I suffer from indigestion I keep a blister pack of my indigestion tablets in my Barbour pocket and because of dilatory housekeeping I can sometimes carry around 2 or more empty packs before I clear my pockets out. I only mention this because if ever I go for a walk and then I am found dead somewhere wearing my coat containing load of empty pill packs I don’t want people to think I’ve OD’d on Zantac.
Anyway this brings me back to DK and his walk, I can think of three possible scenarios 1) DK went for a walk and got abducted and murdered. 2) DK went for a walk with the intention of committing suicide and was successful. 3) DK didn’t go for a walk.
LL There is no evidence of any journalist filing any story drawing on any experience of being in Southmoor in the days before 18th July. The visit by Nicholas Rufford on 9th July is cleverly used by the Hutton Inqury to create the impression of a scrum of journalists ready to camp outside - did Mr Rufford himself return after 9th July for a story? We are not told. Probably not.
ReplyDeleteI go for (3).
Felix
ReplyDeleteLeigh Potter's evidence has a handful of reporters outside the house and Rufford's piece CAB/1/526 supports his evidence at Hutton's bash.
LL CAB/1/526 (which appeared in print here is basically the over the wall "Sorry I can't talk" meeting. One wonders why Dr Kelly could't talk in his garden.
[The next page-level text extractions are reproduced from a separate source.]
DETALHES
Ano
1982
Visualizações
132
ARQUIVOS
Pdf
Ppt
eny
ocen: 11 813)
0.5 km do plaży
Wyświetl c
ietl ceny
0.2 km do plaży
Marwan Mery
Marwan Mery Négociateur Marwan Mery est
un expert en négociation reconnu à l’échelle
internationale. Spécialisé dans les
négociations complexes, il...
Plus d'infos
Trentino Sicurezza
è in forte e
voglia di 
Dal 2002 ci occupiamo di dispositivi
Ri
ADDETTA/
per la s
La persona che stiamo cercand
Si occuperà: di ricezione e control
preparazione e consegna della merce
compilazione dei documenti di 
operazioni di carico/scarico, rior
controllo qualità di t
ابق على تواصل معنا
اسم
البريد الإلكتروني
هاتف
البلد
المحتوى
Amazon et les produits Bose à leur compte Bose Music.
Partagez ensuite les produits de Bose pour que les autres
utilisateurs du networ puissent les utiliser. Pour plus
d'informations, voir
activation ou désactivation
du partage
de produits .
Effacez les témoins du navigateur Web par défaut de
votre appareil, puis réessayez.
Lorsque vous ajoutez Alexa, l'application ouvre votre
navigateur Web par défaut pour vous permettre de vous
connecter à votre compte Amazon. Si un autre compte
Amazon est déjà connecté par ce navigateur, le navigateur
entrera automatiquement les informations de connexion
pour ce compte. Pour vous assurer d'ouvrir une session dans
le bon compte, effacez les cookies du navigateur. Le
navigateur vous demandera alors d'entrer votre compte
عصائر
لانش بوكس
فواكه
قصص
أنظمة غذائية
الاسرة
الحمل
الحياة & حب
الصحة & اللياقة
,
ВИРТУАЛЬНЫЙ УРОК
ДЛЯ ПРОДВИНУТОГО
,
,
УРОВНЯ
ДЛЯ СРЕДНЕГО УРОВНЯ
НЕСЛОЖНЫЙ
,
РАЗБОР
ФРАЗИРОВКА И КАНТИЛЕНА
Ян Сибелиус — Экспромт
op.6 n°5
Perhaps he had "company" or MoD minders present?
ReplyDeleteArticles written by Rufford on the 20th July indicated quite a good telephone rapport between them - so why did Rufford not ring up again in the evening? He said he had been trying to contact Dr Kelly all day. And presumably the home phone was not being answered.(even though he said he had rung Southmoor that morning and Mrs Kelly had said Dr Kelly had gone to London). So what does Rufford do? Turn up at the house on spec where nobody was apparently in. And lo and behold, Dr Kelly is in the garden!
I find the evidence of the student in the pub rather odd. The publicans were not friends of the Kellys - they would only acknowledge each other but that was about it, according to a newspaper article. It is extremely fishy that Dr Kelly would go into a pub where he was hardly known and say that his house, full of classified secrets, would be empty for a while. This evidence is of course not under oath and highly convenient for the official narrative. And as I said, no story emerged from any journalist. It must have been extremely boring for those alleged members of the press. Why weren't the publicans themselves called?
The key phrase used by Rufford in his 13 July 2003 article (When was it said? Over the garden fence in his checked shirt and jeans?? On the telephone another day??) was:
ReplyDeleteIn his first public comments since the row blew up, Dr David Kelly said the government's position on Iraq was “credible and factual”.
Is this what Dr Kelly was telling Susan Watts on the phone? Or is this just a bluff for public consumption?
Additionally one ability ask why wasn't the amount of the claret on the cap and the cap's somewhat abnormal accession investigated.
ReplyDeleteVisors
This is the common agricultural policy to be dropped from my right thigh. Possible but more difficult in opinion is the common agricultural policy be dropped by the left shoulder.